How Your Tax Dollars are Spent

Having worked in the grant world and navigated the politics of public agencies for a number of years now, it never ceases to amaze me how little most people actually know about how their tax dollars are spent. I feel obliged to offer a little primer - How Your Tax Dollars are Spent 101, subtitled, "Where Grants Come From."

Grants are one of three main types of tax-dollar spending:
  • Direct Services Spending - At the federal level, direct services spending is fairly limited. Direct services include things like the military, NASA and the parks service.
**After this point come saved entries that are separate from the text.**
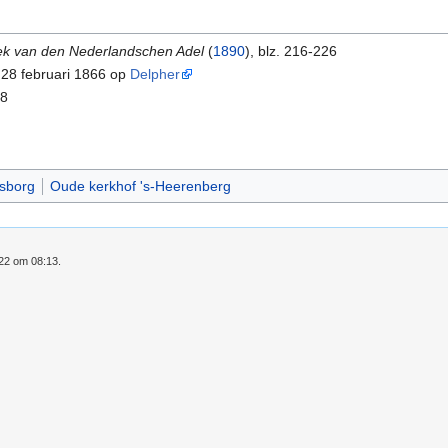
ek van den Nederlandschen Adel
(
1890
), blz. 216-226
28 februari 1866 op
Delpher
68
sborg
Oude kerkhof 's-Heerenberg
022 om 08:13.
At the state level, direct services increase as a proportion of the budget and include the state highway patrol and social services agencies. Local government budgets are spent almost entirely on direct services and include local police and fire departments, schools and teachers, and water and sewer services.
  • Formula or Entitlement Funding - Formula funding, simply stated, is based on a formula; if you have X number of something, you get Y number of dollars. Entitlement funding is similar; if you meet A, B, and C criteria, you are entitled to benefits. Most federal spending falls into this category. Federal formula funding is passed on to the states to administer services like education and transportation, either directly or through formula distribution to local governments. Federal entitlements include major funding programs like Social Security, Medicare, and Food Stamps. A large proportion of state budgets consist of formula funds passed on to local governments and, to a lesser extent, entitlements like Medicaid, that directly benefit state residents. Local government budgets rarely include formula or entitlement funds that are passed on to other agencies; most local spending is for direct services.
  • Competitive, Discretionary Grants - Grants are almost always competitive and are referred to as "discretionary spending" because they fall outside the realm of formula or entitlement funds. In essence, grants are for services delivered directly to the beneficiary, but they are not direct services because they are not provided directly by the funding agency. Rather services are provided by the grantee agency that has successfully competed and been selected to receive the funds.
The term discretionary grant is somewhat misleading and tends to be mistaken for earmark. For the most part, discretionary grants are not earmarks and they really aren't all that discretionary either - they are awarded competitively according to a rigid set of rules described in the funding program's RFP (request for proposals). There is a common misconception that competitive grants are more political than they actually are; generally, grants are awarded based on their technical merit, not political influence. Earmarks, on the other hand, are highly political and are the fourth category of government spending - one I decline to address except to say this: if you have a solution to a problem for which funding is available and your proposed solution has technical merit, hire a grant writer and get a grant; if you want an earmark, hire a lobbyist and cozy up to your elected official.